Cambodia is also benefiting from its strategic location at the center of the East-West corridor of the Greater Mekong Sub-region (GMS), providing the country with access to key regional markets. This has contributed to businesses taking advantage of low-cost manufacturing in Cambodia, as well as hugely boosting demand for Cambodian-made products across Asia.

The garment industry in Cambodia is essentially based on low-skilled, labor-intensive activities. Most of the workers are women with low education from rural areas. Their income from the factory jobs provides financial support to them and their families, contributing greatly to the reduction of the national poverty rate and Cambodia’s emerging economic status as a low-middle income country, according to World Bank classifications.
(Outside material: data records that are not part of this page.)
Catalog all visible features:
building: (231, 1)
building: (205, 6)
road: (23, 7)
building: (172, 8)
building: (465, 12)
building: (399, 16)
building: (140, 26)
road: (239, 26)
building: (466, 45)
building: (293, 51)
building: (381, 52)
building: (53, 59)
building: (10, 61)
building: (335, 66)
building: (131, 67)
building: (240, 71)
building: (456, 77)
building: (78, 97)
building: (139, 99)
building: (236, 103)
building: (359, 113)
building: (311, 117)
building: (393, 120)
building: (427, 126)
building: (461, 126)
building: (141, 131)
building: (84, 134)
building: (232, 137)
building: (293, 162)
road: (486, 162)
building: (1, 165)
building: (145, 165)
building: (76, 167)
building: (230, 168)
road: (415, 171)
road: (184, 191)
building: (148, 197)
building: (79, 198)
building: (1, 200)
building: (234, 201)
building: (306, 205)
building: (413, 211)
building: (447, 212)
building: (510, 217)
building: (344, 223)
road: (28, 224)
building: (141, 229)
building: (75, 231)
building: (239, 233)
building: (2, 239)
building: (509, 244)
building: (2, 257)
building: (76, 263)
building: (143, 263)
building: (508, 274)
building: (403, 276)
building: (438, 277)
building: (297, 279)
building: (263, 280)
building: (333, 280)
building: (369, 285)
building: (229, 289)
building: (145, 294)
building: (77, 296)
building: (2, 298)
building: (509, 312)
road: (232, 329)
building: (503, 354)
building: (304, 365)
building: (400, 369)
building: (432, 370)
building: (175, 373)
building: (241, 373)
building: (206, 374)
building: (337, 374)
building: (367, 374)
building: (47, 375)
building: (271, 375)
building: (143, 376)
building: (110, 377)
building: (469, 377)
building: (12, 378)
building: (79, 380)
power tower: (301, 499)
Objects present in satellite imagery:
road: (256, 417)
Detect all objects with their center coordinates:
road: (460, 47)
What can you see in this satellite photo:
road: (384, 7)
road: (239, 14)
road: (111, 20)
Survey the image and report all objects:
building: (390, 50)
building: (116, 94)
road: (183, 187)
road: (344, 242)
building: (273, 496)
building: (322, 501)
Over 60 percent of Cambodia’s garment factories are located within – or in close proximity to – Phnom Penh. The finished products are transported from the factories in Phnom Penh by truck or train to the seaport of Sihanoukville (the only deep-water port in Cambodia), from where they are shipped to other countries.

The EU and the US continue to be Cambodia’s most important trading partners in the sector, accounting for a combined 69 percent of Cambodia’s sectoral exports. However, new trends indicate Cambodia is having considerable success in reaching new markets. The share of Cambodian exports to Japan increased from 2.7% in 2010 to 9% in 2016; in 2016, Canada was the destination of 8% of Cambodian garment and footwear exports, compared to less than 1% in 2010.

Cambodia garment and footwear export destinations 2000-2018: 

Preferential trade agreements boosted the sector

Cambodia has successfully established trade agreements or preferential schemes with importing countries.

  • The European Union’s ‘Everything But Arms’ scheme was introduced in 2001 giving Cambodia duty- and quota-free access to the European Union’s single market for all products manufactured in Cambodia except weapons.
  • The ASEAN-China Free Trade Area (ACFTA) enables export of goods to China at a very low rate (almost zero percent of import tax) in 2015-2017.
  • Canada’s Market Access Initiative for Least Developed Countries came into force in 2003, since then allowing quota-free and duty-free access to the Canadian market to Cambodian products (except dairy, poultry and eggs) ects.
  • The ASEAN-Japan Comprehensive Economic Partnership (AJCEP) Agreement was signed in 2008. Japan eliminated 92% of its tariff rates on garments and textiles from ASEAN countries.
  • The US has granted Cambodia tariff-free access for travel goods exports to the US under the Generalized System of Preference (GSP) status. Products eligible for the customs tariff removal include suitcases, handbags, wallets, vanities and other similar products.

On February 12th, 2020, the European Commission announced the partial suspension of Cambodia’s preferential trade preferences (EBA) with the EU, citing the Cambodian government’s failure to address ongoing human rights concerns in the country. The withdrawal of these tariff preferences will affect selected garment and footwear products, all travel goods and sugar. The suspension will take effect on 12 August 2020.

Employers in the sector hope to see a boost in exports, thanks to a potential future bilateral trade agreement between the UK and Cambodia, following the former’s exit from the EU. The UK is currently the largest market for the Cambodian garment sector in Europe. However, no official governmental announcements have been made yet on the subject.

The outbreak of COVID-19 and its consequences have affected the sector badly. In June, more than 120 factories suspended their operations in the country. In addition, there are serious concerns over the long-term financial viability of many factories and the annual wage negotiations might be postponed to 2022.